**Requirement**
Please reproduce the data from its start up to and including the line containing "RENOVATION ENERGETIQUE", swapping "Suchen" for "Search" and changing nothing else. Leave the pictures out of your answer.

**Provided information**
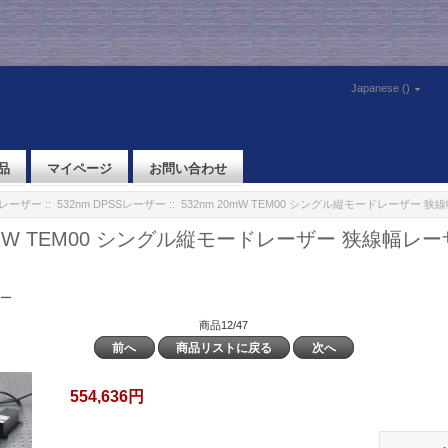
Japanese ()
品
マイページ
お問い合わせ
体レーザー
::
532nm DPSSレーザー
:: 532nm 20mW TEM00 シングル縦モードレーザー
20mW TEM00 シングル縦モードレーザー 狭線幅レ
ザー
商品12/47
前へ
商品リストに戻る
次へ
554,636円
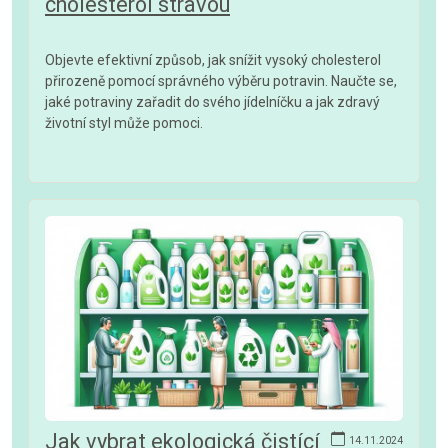
cholesterol stravou
Objevte efektivní způsob, jak snížit vysoký cholesterol
přirozeně pomocí správného výběru potravin. Naučte se,
jaké potraviny zařadit do svého jídelníčku a jak zdravý
životní styl může pomoci.
Jak vybrat ekologická čistící
14.11.2024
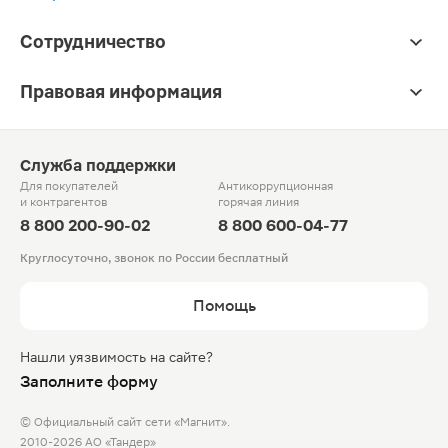
Сотрудничество
Правовая информация
Служба поддержки
Для покупателей
Антикоррупционная
и контрагентов
горячая линия
8 800 200-90-02
8 800 600-04-77
Круглосуточно, звонок по России бесплатный
Помощь
Нашли уязвимость на сайте?
Заполните форму
© Официальный сайт сети «Магнит».
2010-2026 АО «Тандер»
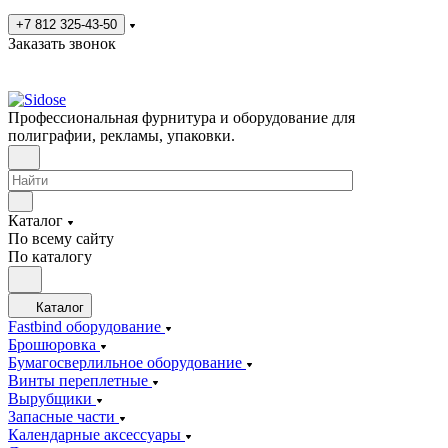
+7 812 325-43-50
Заказать звонок
Профессиональная фурнитура и оборудование для
полиграфии, рекламы, упаковки.
Каталог
По всему сайту
По каталогу
Каталог
Fastbind оборудование
Брошюровка
Бумагосверлильное оборудование
Винты переплетные
Вырубщики
Запасные части
Календарные аксессуары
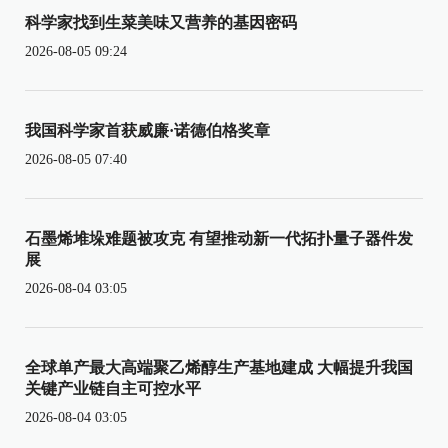
科学家找到生菜美味又营养的基因密码
2026-08-05 09:24
我国科学家首获威廉·诺德伯格奖章
2026-08-05 07:40
石墨烯堆垛难题被攻克 有望推动新一代拓扑量子器件发
展
2026-08-04 03:05
全球单产最大高端聚乙烯醇生产基地建成 大幅提升我国
关键产业链自主可控水平
2026-08-04 03:05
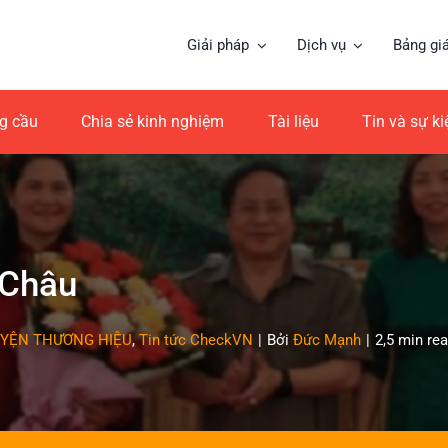
Giải pháp
Dịch vụ
Bảng gi
ng cầu
Chia sẻ kinh nghiệm
Tài liệu
Tin và sự k
 Châu
YỆN THƯƠNG HIỆU
,
Tin tức CheckVN
|
Bởi
Đức Mạnh
|
2,5 min re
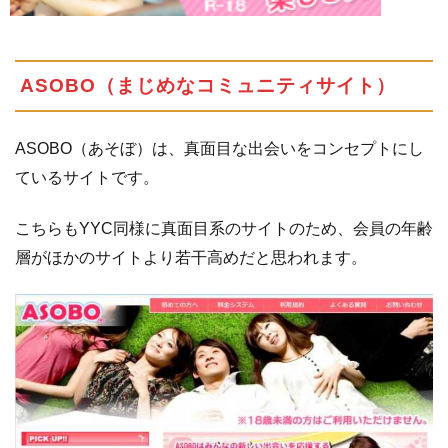
ASOBO（まじめなコミュニティサイト）
ASOBO（あそぼ）は、真面目な出会いをコンセプトにし
ているサイトです。
こちらもYYC同様に真面目系のサイトのため、会員の年齢
層がほかのサイトより若干高めだと思われます。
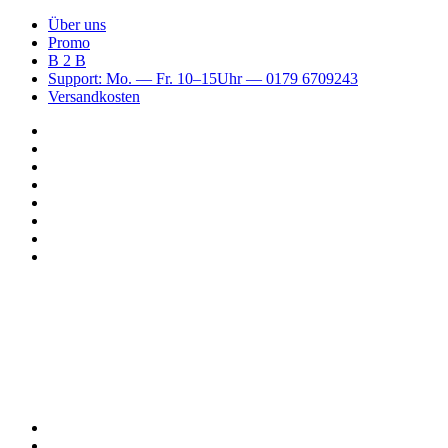
Über uns
Promo
B 2 B
Support: Mo. — Fr. 10–15Uhr — 0179 6709243
Versandkosten
Suchen
nach
WhatsApp
TikTok
Spotify
Instagram
YouTube
Pinterest
Facebook
Menü
Suchen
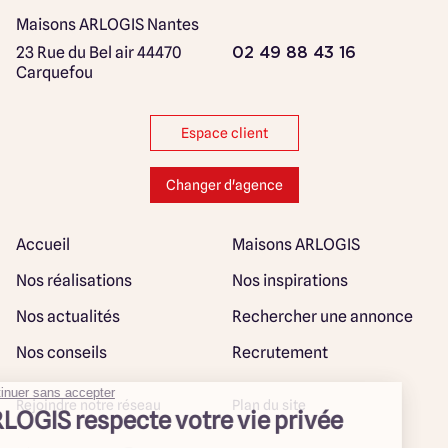
Maisons ARLOGIS Nantes
23 Rue du Bel air
44470
02 49 88 43 16
Carquefou
Espace client
Changer d'agence
Accueil
Maisons ARLOGIS
Nos réalisations
Nos inspirations
Nos actualités
Rechercher une annonce
Nos conseils
Recrutement
Rejoindre notre réseau
Plan du site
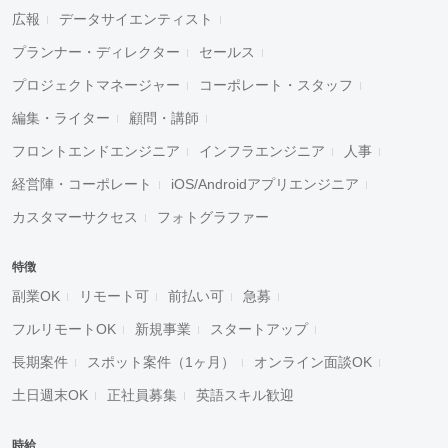
広報
データサイエンティスト
プランナー・ディレクター
セールス
プロジェクトマネージャー
コーポレート・スタッフ
編集・ライター
顧問・講師
フロントエンドエンジニア
インフラエンジニア
人事
経営陣・コーポレート
iOS/Androidアプリエンジニア
カスタマーサクセス
フォトグラファー
特徴
副業OK
リモート可
前払い可
急募
フルリモートOK
新規事業
スタートアップ
長期案件
スポット案件（1ヶ月）
オンライン面談OK
土日週末OK
正社員募集
英語スキル歓迎
時給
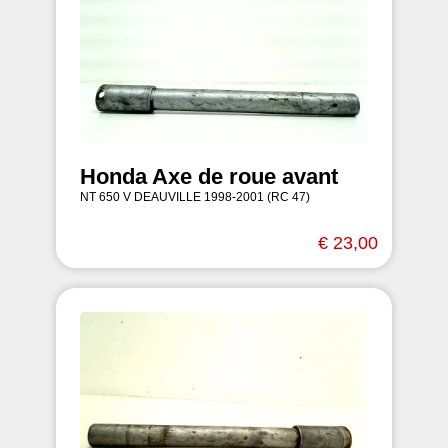
Honda Axe de roue avant
NT 650 V DEAUVILLE 1998-2001 (RC 47)
€ 23,00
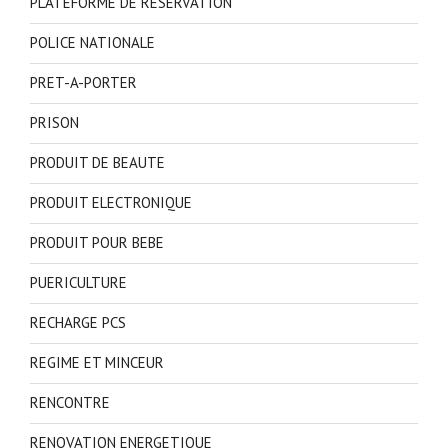
PLATEFORME DE RESERVATION
POLICE NATIONALE
PRET-A-PORTER
PRISON
PRODUIT DE BEAUTE
PRODUIT ELECTRONIQUE
PRODUIT POUR BEBE
PUERICULTURE
RECHARGE PCS
REGIME ET MINCEUR
RENCONTRE
RENOVATION ENERGETIQUE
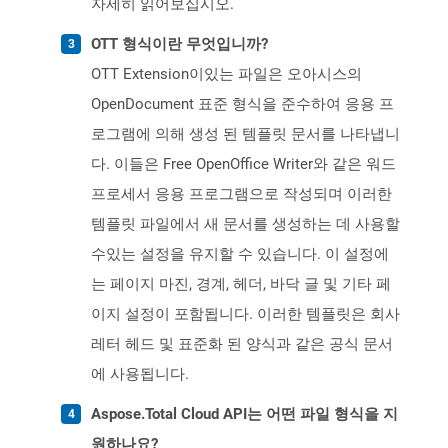
자세히 읽어보십시오.
OTT 형식이란 무엇입니까?
OTT Extension이있는 파일은 오아시스의
OpenDocument 표준 형식을 준수하여 응용 프
로그램에 의해 생성 된 템플릿 문서를 나타냅니
다. 이들은 Free OpenOffice Writer와 같은 워드
프로세서 응용 프로그램으로 작성되며 이러한
템플릿 파일에서 새 문서를 생성하는 데 사용할
수있는 설정을 유지할 수 있습니다. 이 설정에
는 페이지 마진, 경계, 헤더, 바닥 글 및 기타 페
이지 설정이 포함됩니다. 이러한 템플릿은 회사
레터 헤드 및 표준화 된 양식과 같은 공식 문서
에 사용됩니다.
Aspose.Total Cloud API는 어떤 파일 형식을 지
원하나요?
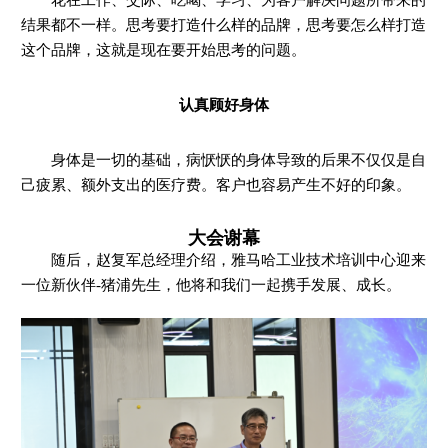
花在工作、交际、吃喝、学习、为客户解决问题所带来的
结果都不一样。思考要打造什么样的品牌，思考要怎么样打造
这个品牌，这就是现在要开始思考的问题。
认真顾好身体
身体是一切的基础，病恹恹的身体导致的后果不仅仅是自
己疲累、额外支出的医疗费。客户也容易产生不好的印象。
大会谢幕
随后，赵复军总经理介绍，雅马哈工业技术培训中心迎来
一位新伙伴-猪浦先生，他将和我们一起携手发展、成长。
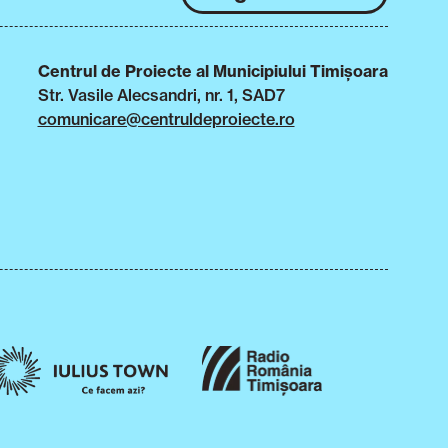
Centrul de Proiecte al Municipiului Timișoara
Str. Vasile Alecsandri, nr. 1, SAD7
comunicare@centruldeproiecte.ro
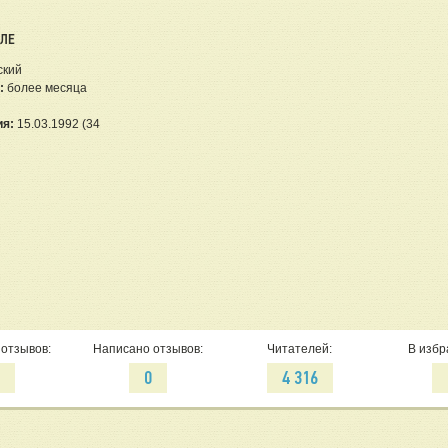
ЕЛЕ
ский
:
более месяца
ия:
15.03.1992 (34
отзывов:
Написано отзывов:
Читателей:
В избр
2
0
4 316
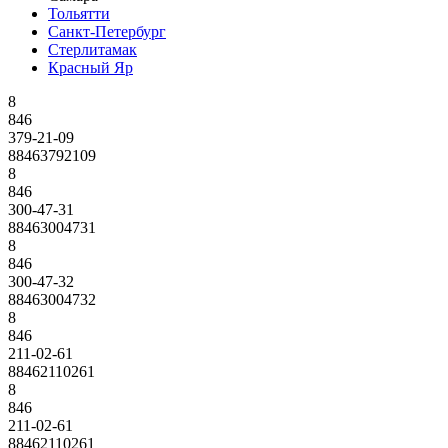
Тольятти
Санкт-Петербург
Стерлитамак
Красный Яр
8
846
379-21-09
88463792109
8
846
300-47-31
88463004731
8
846
300-47-32
88463004732
8
846
211-02-61
88462110261
8
846
211-02-61
88462110261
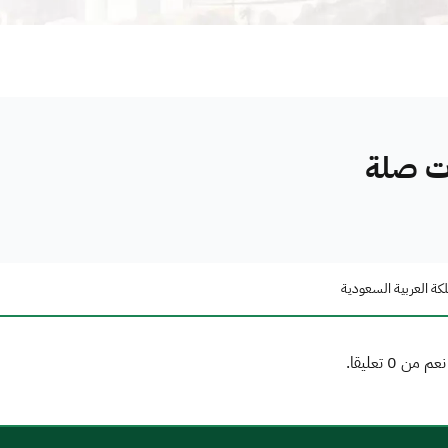
ات صلة
كة العربية السعودية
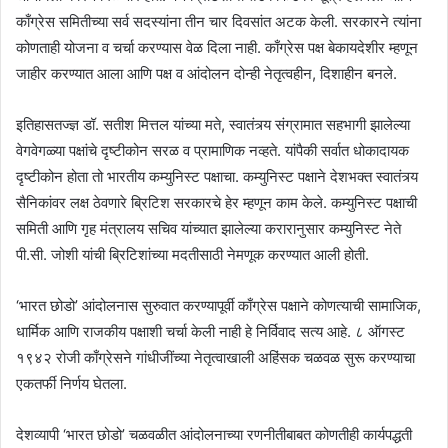
काँग्रेस समितीच्या सर्व सदस्यांना तीन चार दिवसांत अटक केली. सरकारने त्यांना
कोणताही योजना व चर्चा करण्यास वेळ दिला नाही. काँग्रेस पक्ष बेकायदेशीर म्हणून
जाहीर करण्यात आला आणि पक्ष व आंदोलन दोन्ही नेतृत्वहीन, दिशाहीन बनले.
इतिहासतज्ज्ञ डॉ. सतीश मित्तल यांच्या मते, स्वातंत्र्य संग्रामात सहभागी झालेल्या
वेगवेगळ्या पक्षांचे दृष्टीकोन सरळ व प्रामाणिक नव्हते. यांपैकी सर्वात धोकादायक
दृष्टीकोन होता तो भारतीय कम्युनिस्ट पक्षाचा. कम्युनिस्ट पक्षाने देशभक्त स्वातंत्र्य
सैनिकांवर लक्ष ठेवणारे ब्रिटिश सरकारचे हेर म्हणून काम केले. कम्युनिस्ट पक्षाची
समिती आणि गृह मंत्रालय सचिव यांच्यात झालेल्या करारानुसार कम्युनिस्ट नेते
पी.सी. जोशी यांची ब्रिटिशांच्या मदतीसाठी नेमणूक करण्यात आली होती.
‘भारत छोडो’ आंदोलनास सुरुवात करण्यापूर्वी काँग्रेस पक्षाने कोणत्याची सामाजिक,
धार्मिक आणि राजकीय पक्षाशी चर्चा केली नाही हे निर्विवाद सत्य आहे. ८ ऑगस्ट
१९४२ रोजी काँग्रेसने गांधीजींच्या नेतृत्वाखाली अहिंसक चळवळ सुरू करण्याचा
एकतर्फी निर्णय घेतला.
देशव्यापी ‘भारत छोडो’ चळवळीत आंदोलनाच्या रणनीतीबाबत कोणतीही कार्यपद्धती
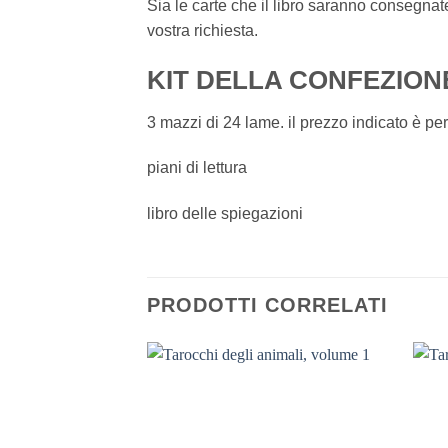
Sia le carte che il libro saranno consegnate
vostra richiesta.
KIT DELLA CONFEZIONE
3 mazzi di 24 lame. il prezzo indicato è pe
piani di lettura
libro delle spiegazioni
PRODOTTI CORRELATI
Aggiungi
alla lista
dei
desideri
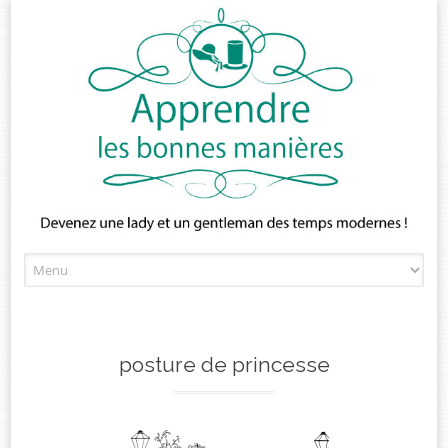
Skip
to
content
posture de princesse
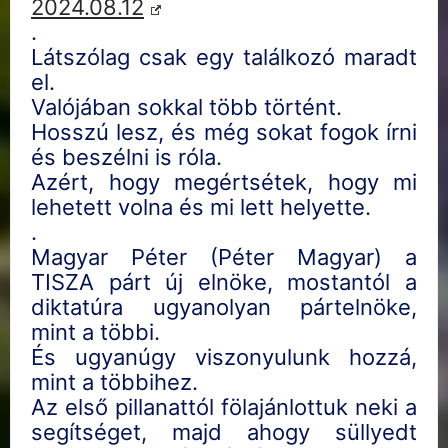
2024.08.12
.
Látszólag csak egy találkozó maradt
el.
Valójában sokkal több történt.
Hosszú lesz, és még sokat fogok írni
és beszélni is róla.
Azért, hogy megértsétek, hogy mi
lehetett volna és mi lett helyette.
.
Magyar Péter (Péter Magyar) a
TISZA párt új elnöke, mostantól a
diktatúra ugyanolyan pártelnöke,
mint a többi.
És ugyanúgy viszonyulunk hozzá,
mint a többihez.
Az első pillanattól fölajánlottuk neki a
segítséget, majd ahogy süllyedt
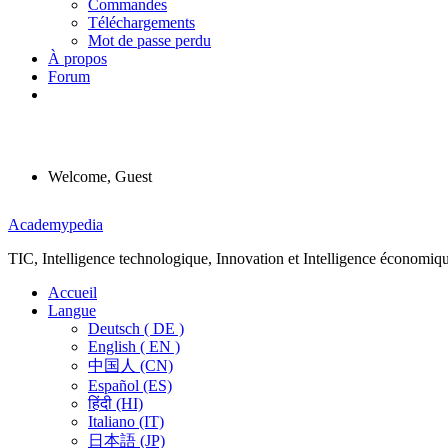
Commandes
Téléchargements
Mot de passe perdu
À propos
Forum
Welcome, Guest
Menu
Academypedia
TIC, Intelligence technologique, Innovation et Intelligence économiq
Accueil
Langue
Deutsch ( DE )
English ( EN )
中国人 (CN)
Español (ES)
हिंदी (HI)
Italiano (IT)
日本語 (JP)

**Problem solution**
Japanese ()
品
マイページ
お問い合わせ
体レーザー
::
532nm DPSSレーザー
:: 532nm 20mW TEM00 シングル縦モードレーザー
20mW TEM00 シングル縦モードレーザー 狭線幅レ
ザー
商品12/47
前へ
商品リストに戻る
次へ
554,636円
cholesterol stravou
Objevte efektivní způsob, jak snížit vysoký cholesterol
přirozeně pomocí správného výběru potravin. Naučte se,
jaké potraviny zařadit do svého jídelníčku a jak zdravý
životní styl může pomoci.
Jak vybrat ekologická čistící
14.11.2024
Сотрудничество
Правовая информация
Служба поддержки
Для покупателей
Антикоррупционная
и контрагентов
горячая линия
8 800 200-90-02
8 800 600-04-77
Круглосуточно, звонок по России бесплатный
Помощь
Нашли уязвимость на сайте?
Заполните форму
© Официальный сайт сети «Магнит».
2010-2026 АО «Тандер»
+7 812 325-43-50
Заказать звонок
Профессиональная фурнитура и оборудование для
полиграфии, рекламы, упаковки.
Каталог
По всему сайту
По каталогу
Каталог
Fastbind оборудование
Брошюровка
Бумагосверлильное оборудование
Винты переплетные
Вырубщики
Запасные части
Календарные аксессуары
科学家找到生菜美味又营养的基因密码
2026-08-05 09:24
我国科学家首获威廉·诺德伯格奖章
2026-08-05 07:40
石墨烯堆垛难题被攻克 有望推动新一代拓扑量子器件发
展
2026-08-04 03:05
全球单产最大高端聚乙烯醇生产基地建成 大幅提升我国
关键产业链自主可控水平
2026-08-04 03:05
Giải pháp
Dịch vụ
Bảng gi
ng cầu
Chia sẻ kinh nghiệm
Tài liệu
Tin và sự k
 Châu
YỆN THƯƠNG HIỆU
,
Tin tức CheckVN
|
Bởi
Đức Mạnh
|
2,5 min re
ASOBO（まじめなコミュニティサイト）
ASOBO（あそぼ）は、真面目な出会いをコンセプトにし
ているサイトです。
こちらもYYC同様に真面目系のサイトのため、会員の年齢
層がほかのサイトより若干高めだと思われます。
Über uns
Promo
B 2 B
Support: Mo. — Fr. 10–15Uhr — 0179 6709243
Versandkosten
Search
nach
WhatsApp
TikTok
Spotify
Instagram
YouTube
Pinterest
Facebook
Menü
Search
Maisons ARLOGIS Nantes
23 Rue du Bel air
44470
02 49 88 43 16
Carquefou
Espace client
Changer d'agence
Accueil
Maisons ARLOGIS
Nos réalisations
Nos inspirations
Nos actualités
Rechercher une annonce
Nos conseils
Recrutement
Rejoindre notre réseau
Plan du site
広報
データサイエンティスト
プランナー・ディレクター
セールス
プロジェクトマネージャー
コーポレート・スタッフ
編集・ライター
顧問・講師
フロントエンドエンジニア
インフラエンジニア
人事
経営陣・コーポレート
iOS/Androidアプリエンジニア
カスタマーサクセス
フォトグラファー
特徴
副業OK
リモート可
前払い可
急募
フルリモートOK
新規事業
スタートアップ
長期案件
スポット案件（1ヶ月）
オンライン面談OK
土日週末OK
正社員募集
英語スキル歓迎
時給
Honda Axe de roue avant
NT 650 V DEAUVILLE 1998-2001 (RC 47)
€ 23,00
PLATEFORME DE RESERVATION
POLICE NATIONALE
PRET-A-PORTER
PRISON
PRODUIT DE BEAUTE
PRODUIT ELECTRONIQUE
PRODUIT POUR BEBE
PUERICULTURE
RECHARGE PCS
REGIME ET MINCEUR
RENCONTRE
RENOVATION ENERGETIQUE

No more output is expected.